Palestinian prime minister agrees to stay on job
RAMALLAH, West Bank - Prime Minister Ahmed Qureia withdrew his resignation at Yasser Arafat's insistence today, a Cabinet minister said, ending a political crisis in the Palestinian government.
Qureia told his Cabinet he had agreed to stay on the job but he was clearly angry at the Cabinet's limited authority and said he saw himself only as a caretaker premier.
Qureia "told Arafat that his government must have real authority, especially over the security branches in order for it to be effective," said Qadoura Fares, a minister without portfolio.
The prime minister left the meeting from a back door of Arafat's headquarters in Ramallah to avoid speaking to reporters. Arafat, who is president of the Palestinian Authority, attended the meeting but made no comment afterward.
The Cabinet crisis exploded after a series of kidnappings and violent demonstrations in Gaza last week, followed by Arafat's reshuffle of top security posts. He appointed his widely disliked cousin, Moussa Arafat, to the top security job in Gaza.

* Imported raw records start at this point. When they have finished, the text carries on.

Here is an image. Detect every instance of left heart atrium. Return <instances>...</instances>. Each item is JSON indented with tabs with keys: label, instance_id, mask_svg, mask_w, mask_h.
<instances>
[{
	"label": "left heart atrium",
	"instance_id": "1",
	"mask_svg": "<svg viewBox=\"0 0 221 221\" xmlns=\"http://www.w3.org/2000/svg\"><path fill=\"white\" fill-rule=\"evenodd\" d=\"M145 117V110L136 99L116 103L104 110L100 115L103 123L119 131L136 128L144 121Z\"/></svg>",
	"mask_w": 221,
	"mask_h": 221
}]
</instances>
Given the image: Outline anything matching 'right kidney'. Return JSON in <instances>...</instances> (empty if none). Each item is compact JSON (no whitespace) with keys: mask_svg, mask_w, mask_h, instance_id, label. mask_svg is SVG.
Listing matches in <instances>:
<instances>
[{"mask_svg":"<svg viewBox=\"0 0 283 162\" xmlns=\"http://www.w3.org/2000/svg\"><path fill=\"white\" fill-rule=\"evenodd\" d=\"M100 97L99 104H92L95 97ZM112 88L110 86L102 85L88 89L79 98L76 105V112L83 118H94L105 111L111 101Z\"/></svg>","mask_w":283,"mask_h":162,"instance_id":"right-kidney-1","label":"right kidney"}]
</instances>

The prime minister submitted his resignation on Saturday, protesting the upheaval in Gaza and the disorder in the Palestinian security services. On Monday, Arafat reinstated the officer his relative replaced - Abdel Razek al-Majaide - but retained Moussa Arafat in a powerful position, satisfying some of his critics but infuriating others.
As the Palestinian leader tried to defuse the tension, Israeli missiles struck a Gaza militants' safe house, wounding five, a spokesman for a Palestinian group said.
The two airstrikes, one on Monday afternoon and the second after midnight, targeted the same house in the Shati refugee camp next to Gaza City on the Mediterranean beach, said witnesses and a spokesman for the Popular Resistance Committee.
The committee is an umbrella group of militants who left other Palestinian factions. Its militants do not answer to outside authorities and often carry out attacks against their wishes.
Tension in Gaza has also been heightened by Israeli Prime Minister Ariel Sharon's plan to pull Israeli forces and settlers out of the seaside territory by the end of next year - a "unilateral disengagement" plan that has rival Palestinian groups jockeying for position.
However, Sharon is having his own problems over the pullout plan. He lost his parliamentary majority because of opposition in his own government to the proposal. Now he is approaching opposition parties to join his coalition, to restore stability.
On Monday, a gunman shot and killed a district court judge in a Tel Aviv suburb, police said. Israel's justice minister said it was the first such killing in Israel's history.
The 49-year-old judge, identified as Adi Azar, was in his car near his home in Ramat Hasharon when he was shot from close range by a man on a motorcycle, witnesses told police. The assailant escaped.